(Excerpted records begins)

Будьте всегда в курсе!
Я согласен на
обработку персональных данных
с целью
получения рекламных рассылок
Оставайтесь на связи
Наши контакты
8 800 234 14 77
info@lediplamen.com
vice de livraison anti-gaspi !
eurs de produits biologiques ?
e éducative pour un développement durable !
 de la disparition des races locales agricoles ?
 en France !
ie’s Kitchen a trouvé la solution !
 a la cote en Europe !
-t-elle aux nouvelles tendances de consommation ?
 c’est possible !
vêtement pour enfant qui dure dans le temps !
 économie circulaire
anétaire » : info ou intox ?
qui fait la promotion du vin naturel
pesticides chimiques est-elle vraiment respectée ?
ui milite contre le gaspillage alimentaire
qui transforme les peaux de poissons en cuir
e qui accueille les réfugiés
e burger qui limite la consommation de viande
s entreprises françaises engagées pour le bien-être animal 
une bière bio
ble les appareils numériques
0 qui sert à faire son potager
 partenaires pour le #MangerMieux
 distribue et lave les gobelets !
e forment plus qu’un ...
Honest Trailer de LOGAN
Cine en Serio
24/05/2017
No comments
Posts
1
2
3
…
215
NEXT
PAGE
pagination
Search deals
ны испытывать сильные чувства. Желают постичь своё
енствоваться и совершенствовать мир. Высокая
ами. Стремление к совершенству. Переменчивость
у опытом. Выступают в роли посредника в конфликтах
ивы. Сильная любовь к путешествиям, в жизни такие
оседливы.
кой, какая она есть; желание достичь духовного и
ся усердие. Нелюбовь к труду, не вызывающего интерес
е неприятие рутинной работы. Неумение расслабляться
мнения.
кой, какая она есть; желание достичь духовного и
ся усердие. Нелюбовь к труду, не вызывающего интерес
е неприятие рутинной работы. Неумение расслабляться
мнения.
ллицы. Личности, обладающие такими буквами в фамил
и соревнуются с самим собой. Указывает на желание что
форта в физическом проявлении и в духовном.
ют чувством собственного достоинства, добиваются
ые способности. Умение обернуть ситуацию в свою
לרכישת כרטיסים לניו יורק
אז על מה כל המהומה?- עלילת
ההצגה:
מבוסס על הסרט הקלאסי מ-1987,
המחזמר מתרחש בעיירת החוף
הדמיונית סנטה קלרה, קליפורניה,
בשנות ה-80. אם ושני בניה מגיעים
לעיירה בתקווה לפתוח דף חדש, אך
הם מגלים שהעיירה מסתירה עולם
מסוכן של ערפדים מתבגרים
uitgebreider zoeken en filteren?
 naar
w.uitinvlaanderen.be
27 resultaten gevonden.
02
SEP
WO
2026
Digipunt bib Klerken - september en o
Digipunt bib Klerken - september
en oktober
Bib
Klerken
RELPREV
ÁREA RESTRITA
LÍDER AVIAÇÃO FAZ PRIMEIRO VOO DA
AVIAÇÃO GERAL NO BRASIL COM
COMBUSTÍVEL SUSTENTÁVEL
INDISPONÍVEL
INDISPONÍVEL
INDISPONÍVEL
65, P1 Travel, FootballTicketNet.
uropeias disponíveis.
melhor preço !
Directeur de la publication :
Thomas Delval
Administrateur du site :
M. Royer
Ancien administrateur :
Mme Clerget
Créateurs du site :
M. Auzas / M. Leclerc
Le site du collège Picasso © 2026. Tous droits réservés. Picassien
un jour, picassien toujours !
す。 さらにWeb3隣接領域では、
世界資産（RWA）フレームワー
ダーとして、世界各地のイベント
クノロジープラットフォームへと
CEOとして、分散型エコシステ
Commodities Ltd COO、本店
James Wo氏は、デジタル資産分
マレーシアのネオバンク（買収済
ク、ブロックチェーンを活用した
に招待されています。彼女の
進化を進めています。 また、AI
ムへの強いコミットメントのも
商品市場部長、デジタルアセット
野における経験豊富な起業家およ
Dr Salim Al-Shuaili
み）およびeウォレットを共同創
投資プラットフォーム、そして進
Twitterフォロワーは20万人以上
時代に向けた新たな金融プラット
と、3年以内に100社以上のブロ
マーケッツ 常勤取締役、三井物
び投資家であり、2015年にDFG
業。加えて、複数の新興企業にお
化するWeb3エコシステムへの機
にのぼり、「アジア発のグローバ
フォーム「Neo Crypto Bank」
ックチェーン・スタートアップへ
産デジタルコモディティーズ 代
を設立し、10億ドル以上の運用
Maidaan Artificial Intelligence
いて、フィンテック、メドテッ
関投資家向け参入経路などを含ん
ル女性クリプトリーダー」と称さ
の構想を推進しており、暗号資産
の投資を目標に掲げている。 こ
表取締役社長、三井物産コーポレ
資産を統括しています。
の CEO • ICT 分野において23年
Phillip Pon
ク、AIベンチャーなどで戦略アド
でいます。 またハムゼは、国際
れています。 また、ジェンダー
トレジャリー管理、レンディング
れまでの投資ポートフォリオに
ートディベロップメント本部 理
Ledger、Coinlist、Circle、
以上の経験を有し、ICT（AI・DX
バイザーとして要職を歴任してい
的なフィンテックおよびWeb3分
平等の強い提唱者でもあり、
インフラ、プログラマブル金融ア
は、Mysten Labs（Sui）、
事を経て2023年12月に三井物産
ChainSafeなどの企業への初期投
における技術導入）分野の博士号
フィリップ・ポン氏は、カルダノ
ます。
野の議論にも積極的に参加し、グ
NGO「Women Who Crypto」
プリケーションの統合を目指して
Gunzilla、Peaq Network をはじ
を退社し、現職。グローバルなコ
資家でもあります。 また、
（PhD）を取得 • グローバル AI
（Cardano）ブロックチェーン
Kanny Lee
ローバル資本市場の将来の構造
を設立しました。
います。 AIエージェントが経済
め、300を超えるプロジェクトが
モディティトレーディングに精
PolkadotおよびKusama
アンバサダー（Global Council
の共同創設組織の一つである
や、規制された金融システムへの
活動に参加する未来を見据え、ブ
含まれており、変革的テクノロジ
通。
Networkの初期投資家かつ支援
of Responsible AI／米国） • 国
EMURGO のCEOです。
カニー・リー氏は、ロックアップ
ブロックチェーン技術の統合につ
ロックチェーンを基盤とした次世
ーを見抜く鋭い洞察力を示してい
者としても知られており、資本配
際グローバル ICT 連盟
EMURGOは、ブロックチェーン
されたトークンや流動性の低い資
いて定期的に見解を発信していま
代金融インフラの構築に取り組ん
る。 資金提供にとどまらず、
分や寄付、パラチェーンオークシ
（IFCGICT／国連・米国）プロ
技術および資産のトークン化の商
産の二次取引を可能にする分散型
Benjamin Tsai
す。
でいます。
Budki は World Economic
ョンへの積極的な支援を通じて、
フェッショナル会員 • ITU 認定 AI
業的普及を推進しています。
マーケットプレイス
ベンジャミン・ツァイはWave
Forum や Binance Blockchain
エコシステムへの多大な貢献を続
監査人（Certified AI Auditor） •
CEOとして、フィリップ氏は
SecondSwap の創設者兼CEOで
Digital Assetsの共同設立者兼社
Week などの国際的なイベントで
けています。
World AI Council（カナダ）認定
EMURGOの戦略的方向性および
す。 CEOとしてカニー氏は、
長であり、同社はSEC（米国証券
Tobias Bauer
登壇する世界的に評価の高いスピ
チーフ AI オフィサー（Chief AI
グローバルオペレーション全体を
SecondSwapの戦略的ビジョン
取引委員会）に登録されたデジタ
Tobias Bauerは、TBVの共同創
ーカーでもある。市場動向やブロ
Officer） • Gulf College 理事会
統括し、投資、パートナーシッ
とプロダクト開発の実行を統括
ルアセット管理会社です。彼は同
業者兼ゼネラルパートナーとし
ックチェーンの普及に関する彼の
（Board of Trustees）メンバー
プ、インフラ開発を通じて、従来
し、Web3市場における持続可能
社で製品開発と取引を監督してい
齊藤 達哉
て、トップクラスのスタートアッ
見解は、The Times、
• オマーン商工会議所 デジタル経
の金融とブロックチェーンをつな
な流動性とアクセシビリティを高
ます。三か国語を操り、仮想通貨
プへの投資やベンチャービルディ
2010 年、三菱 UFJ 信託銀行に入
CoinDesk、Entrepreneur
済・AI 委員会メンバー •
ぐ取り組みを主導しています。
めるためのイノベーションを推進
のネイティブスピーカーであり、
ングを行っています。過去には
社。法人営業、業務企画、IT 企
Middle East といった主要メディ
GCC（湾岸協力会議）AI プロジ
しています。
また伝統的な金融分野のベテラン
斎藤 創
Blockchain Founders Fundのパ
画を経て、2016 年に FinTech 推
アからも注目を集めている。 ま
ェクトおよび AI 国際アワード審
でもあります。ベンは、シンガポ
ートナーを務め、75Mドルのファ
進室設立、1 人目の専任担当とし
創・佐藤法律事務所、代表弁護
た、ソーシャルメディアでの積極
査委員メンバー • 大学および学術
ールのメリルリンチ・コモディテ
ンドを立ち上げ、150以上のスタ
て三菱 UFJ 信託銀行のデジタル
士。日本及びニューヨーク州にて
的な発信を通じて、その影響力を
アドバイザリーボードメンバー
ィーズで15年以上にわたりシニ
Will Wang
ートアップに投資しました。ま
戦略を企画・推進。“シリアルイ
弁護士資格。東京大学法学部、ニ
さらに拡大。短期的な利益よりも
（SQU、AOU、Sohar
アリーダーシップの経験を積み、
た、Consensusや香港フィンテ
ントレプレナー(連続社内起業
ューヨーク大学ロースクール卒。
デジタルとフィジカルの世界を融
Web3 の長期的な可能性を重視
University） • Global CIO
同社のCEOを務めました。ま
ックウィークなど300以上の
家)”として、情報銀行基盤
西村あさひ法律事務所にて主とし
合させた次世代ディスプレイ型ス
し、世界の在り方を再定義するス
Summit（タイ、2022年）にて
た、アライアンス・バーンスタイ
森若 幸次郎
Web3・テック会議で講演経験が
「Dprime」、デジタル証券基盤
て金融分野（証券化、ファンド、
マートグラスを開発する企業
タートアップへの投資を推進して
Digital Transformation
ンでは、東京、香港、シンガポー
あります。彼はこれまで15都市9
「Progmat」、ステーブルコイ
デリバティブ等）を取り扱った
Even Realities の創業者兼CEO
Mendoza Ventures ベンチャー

(Excerpted records ends)

What is needed is a word-for-word restatement of every line from the one with "登壇する世界的に評価の高いスピ" to the end of the entries above.

登壇する世界的に評価の高いスピ
チーフ AI オフィサー（Chief AI
グローバルオペレーション全体を
SecondSwapの戦略的ビジョン
取引委員会）に登録されたデジタ
Tobias Bauerは、TBVの共同創
ーカーでもある。市場動向やブロ
Officer） • Gulf College 理事会
統括し、投資、パートナーシッ
とプロダクト開発の実行を統括
ルアセット管理会社です。彼は同
業者兼ゼネラルパートナーとし
ックチェーンの普及に関する彼の
（Board of Trustees）メンバー
プ、インフラ開発を通じて、従来
し、Web3市場における持続可能
社で製品開発と取引を監督してい
齊藤 達哉
て、トップクラスのスタートアッ
見解は、The Times、
• オマーン商工会議所 デジタル経
の金融とブロックチェーンをつな
な流動性とアクセシビリティを高
ます。三か国語を操り、仮想通貨
プへの投資やベンチャービルディ
2010 年、三菱 UFJ 信託銀行に入
CoinDesk、Entrepreneur
済・AI 委員会メンバー •
ぐ取り組みを主導しています。
めるためのイノベーションを推進
のネイティブスピーカーであり、
ングを行っています。過去には
社。法人営業、業務企画、IT 企
Middle East といった主要メディ
GCC（湾岸協力会議）AI プロジ
しています。
また伝統的な金融分野のベテラン
斎藤 創
Blockchain Founders Fundのパ
画を経て、2016 年に FinTech 推
アからも注目を集めている。 ま
ェクトおよび AI 国際アワード審
でもあります。ベンは、シンガポ
ートナーを務め、75Mドルのファ
進室設立、1 人目の専任担当とし
創・佐藤法律事務所、代表弁護
た、ソーシャルメディアでの積極
査委員メンバー • 大学および学術
ールのメリルリンチ・コモディテ
ンドを立ち上げ、150以上のスタ
て三菱 UFJ 信託銀行のデジタル
士。日本及びニューヨーク州にて
的な発信を通じて、その影響力を
アドバイザリーボードメンバー
ィーズで15年以上にわたりシニ
Will Wang
ートアップに投資しました。ま
戦略を企画・推進。“シリアルイ
弁護士資格。東京大学法学部、ニ
さらに拡大。短期的な利益よりも
（SQU、AOU、Sohar
アリーダーシップの経験を積み、
た、Consensusや香港フィンテ
ントレプレナー(連続社内起業
ューヨーク大学ロースクール卒。
デジタルとフィジカルの世界を融
Web3 の長期的な可能性を重視
University） • Global CIO
同社のCEOを務めました。ま
ックウィークなど300以上の
家)”として、情報銀行基盤
西村あさひ法律事務所にて主とし
合させた次世代ディスプレイ型ス
し、世界の在り方を再定義するス
Summit（タイ、2022年）にて
た、アライアンス・バーンスタイ
森若 幸次郎
Web3・テック会議で講演経験が
「Dprime」、デジタル証券基盤
て金融分野（証券化、ファンド、
マートグラスを開発する企業
タートアップへの投資を推進して
Digital Transformation
ンでは、東京、香港、シンガポー
あります。彼はこれまで15都市9
「Progmat」、ステーブルコイ
デリバティブ等）を取り扱った
Even Realities の創業者兼CEO
Mendoza Ventures ベンチャー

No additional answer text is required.